### Directions for this task
Retype each of the records below exactly, leaving the pictures out.

____________________

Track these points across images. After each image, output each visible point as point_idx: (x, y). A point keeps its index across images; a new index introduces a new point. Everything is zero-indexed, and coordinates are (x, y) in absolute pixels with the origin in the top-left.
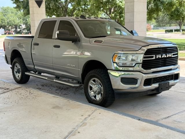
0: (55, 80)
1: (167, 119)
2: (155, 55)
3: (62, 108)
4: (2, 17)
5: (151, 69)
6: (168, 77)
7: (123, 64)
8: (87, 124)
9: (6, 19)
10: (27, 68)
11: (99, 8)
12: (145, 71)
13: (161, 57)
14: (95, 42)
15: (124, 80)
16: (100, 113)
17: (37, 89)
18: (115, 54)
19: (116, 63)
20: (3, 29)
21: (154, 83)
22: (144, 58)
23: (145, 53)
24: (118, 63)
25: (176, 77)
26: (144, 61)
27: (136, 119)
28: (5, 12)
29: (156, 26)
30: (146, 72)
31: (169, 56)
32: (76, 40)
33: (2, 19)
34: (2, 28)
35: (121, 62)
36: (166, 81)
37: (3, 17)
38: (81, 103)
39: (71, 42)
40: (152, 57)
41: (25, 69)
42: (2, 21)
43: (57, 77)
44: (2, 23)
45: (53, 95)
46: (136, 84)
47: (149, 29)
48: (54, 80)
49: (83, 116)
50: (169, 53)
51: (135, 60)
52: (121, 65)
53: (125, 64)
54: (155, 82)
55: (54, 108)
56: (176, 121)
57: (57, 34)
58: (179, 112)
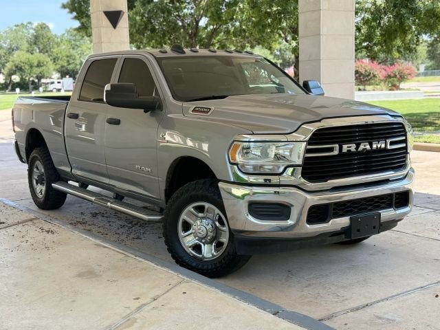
0: (111, 203)
1: (360, 312)
2: (337, 145)
3: (101, 276)
4: (69, 52)
5: (327, 181)
6: (377, 200)
7: (255, 167)
8: (136, 322)
9: (77, 57)
10: (58, 173)
11: (261, 27)
12: (312, 186)
13: (357, 148)
14: (194, 110)
15: (257, 209)
16: (184, 293)
17: (71, 224)
18: (234, 141)
19: (237, 164)
20: (71, 79)
21: (337, 215)
22: (308, 151)
23: (310, 139)
24: (243, 166)
25: (402, 199)
26: (306, 159)
27: (269, 312)
28: (75, 40)
29: (431, 66)
30: (314, 187)
31: (379, 146)
32: (153, 107)
33: (68, 57)
34: (67, 76)
35: (251, 164)
36: (370, 210)
37: (71, 50)
38: (153, 264)
39: (143, 110)
40: (331, 150)
41: (54, 175)
42: (68, 61)
43: (119, 197)
44: (69, 64)
45: (98, 242)
46: (288, 217)
47: (410, 74)
48: (109, 204)
49: (138, 299)
50: (378, 140)
51: (284, 157)
52: (251, 171)
53: (261, 167)
54: (341, 213)
55: (80, 275)
56: (380, 318)
57: (107, 91)
58: (400, 291)
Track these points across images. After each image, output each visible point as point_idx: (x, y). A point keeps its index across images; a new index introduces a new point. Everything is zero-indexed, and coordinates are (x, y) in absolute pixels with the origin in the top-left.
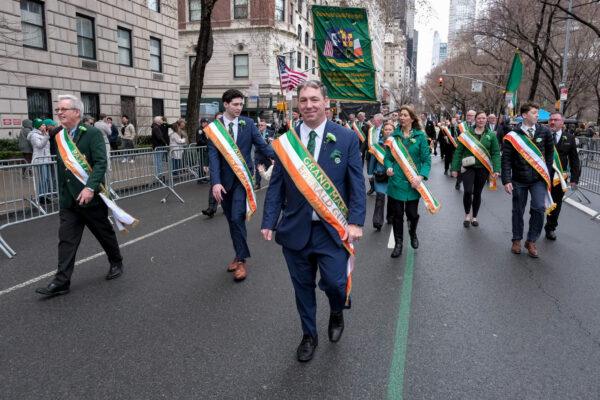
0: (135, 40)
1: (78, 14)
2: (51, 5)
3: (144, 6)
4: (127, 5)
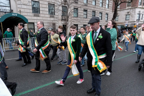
0: (103, 15)
1: (93, 11)
2: (88, 10)
3: (105, 8)
4: (102, 8)
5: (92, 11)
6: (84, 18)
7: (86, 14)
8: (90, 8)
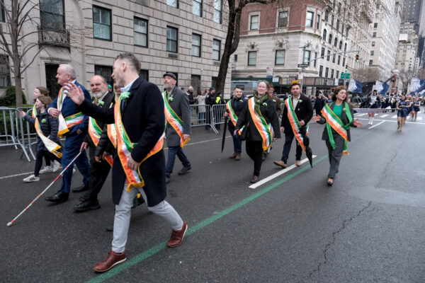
0: (203, 41)
1: (168, 26)
2: (152, 21)
3: (211, 20)
4: (200, 20)
5: (166, 27)
6: (135, 45)
7: (145, 33)
8: (158, 15)
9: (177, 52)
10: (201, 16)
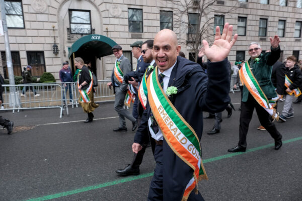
2: (249, 17)
3: (295, 7)
4: (285, 9)
5: (259, 19)
7: (244, 26)
8: (254, 12)
9: (266, 36)
10: (286, 5)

____________________

### Problem solution
Track these points across images. After each image, output each visible point as point_idx: (x, y). A point keeps its index across images; a new index introduces a new point. Everything is zero-indexed, and coordinates are (x, y) in absolute pixels with the origin in the top-left.
0: (55, 80)
1: (167, 119)
2: (155, 55)
3: (62, 108)
4: (2, 17)
5: (151, 69)
6: (168, 77)
7: (123, 64)
8: (87, 124)
9: (6, 19)
10: (27, 68)
11: (99, 8)
12: (145, 71)
13: (161, 57)
14: (95, 42)
15: (124, 80)
16: (100, 113)
17: (37, 89)
18: (115, 54)
19: (116, 63)
20: (3, 29)
21: (154, 83)
22: (144, 58)
23: (145, 53)
24: (118, 63)
25: (176, 77)
26: (144, 61)
27: (136, 119)
28: (5, 12)
29: (156, 26)
30: (146, 72)
31: (169, 56)
32: (76, 40)
33: (2, 19)
34: (2, 28)
35: (121, 62)
36: (166, 81)
37: (3, 17)
38: (81, 103)
39: (71, 42)
40: (152, 57)
41: (25, 69)
42: (2, 21)
43: (57, 77)
44: (2, 23)
45: (53, 95)
46: (136, 84)
47: (149, 29)
48: (54, 80)
49: (83, 116)
50: (169, 53)
51: (135, 60)
52: (121, 65)
53: (125, 64)
54: (155, 82)
55: (54, 108)
56: (176, 121)
57: (57, 34)
58: (179, 112)
0: (111, 203)
1: (360, 312)
2: (337, 145)
3: (101, 276)
4: (69, 52)
5: (327, 181)
6: (377, 200)
7: (255, 167)
8: (136, 322)
9: (77, 57)
10: (58, 173)
11: (261, 27)
12: (312, 186)
13: (357, 148)
14: (194, 110)
15: (257, 209)
16: (184, 293)
17: (71, 224)
18: (234, 141)
19: (237, 164)
20: (71, 79)
21: (337, 215)
22: (308, 151)
23: (310, 139)
24: (243, 166)
25: (402, 199)
26: (306, 159)
27: (269, 312)
28: (75, 40)
29: (431, 66)
30: (314, 187)
31: (379, 146)
32: (153, 107)
33: (68, 57)
34: (67, 76)
35: (251, 164)
36: (370, 210)
37: (71, 50)
38: (153, 264)
39: (143, 110)
40: (331, 150)
41: (54, 175)
42: (68, 61)
43: (119, 197)
44: (69, 64)
45: (98, 242)
46: (288, 217)
47: (410, 74)
48: (109, 204)
49: (138, 299)
50: (378, 140)
51: (284, 157)
52: (251, 171)
53: (261, 167)
54: (341, 213)
55: (80, 275)
56: (380, 318)
57: (107, 91)
58: (400, 291)
Track these points across images. After each image, output each visible point as point_idx: (x, y). A point keeps its index across images; a new index introduces a new point. Everything is zero-indexed, and coordinates are (x, y) in absolute pixels with the origin in the top-left.
0: (135, 40)
1: (78, 14)
2: (51, 5)
3: (144, 6)
4: (127, 5)
0: (103, 15)
1: (93, 11)
2: (88, 10)
3: (105, 8)
4: (102, 8)
5: (92, 11)
6: (84, 18)
7: (86, 14)
8: (90, 8)
0: (203, 41)
1: (168, 26)
2: (152, 21)
3: (211, 20)
4: (200, 20)
5: (166, 27)
6: (135, 45)
7: (145, 33)
8: (158, 15)
9: (177, 52)
10: (201, 16)
2: (249, 17)
3: (295, 7)
4: (285, 9)
5: (259, 19)
7: (244, 26)
8: (254, 12)
9: (266, 36)
10: (286, 5)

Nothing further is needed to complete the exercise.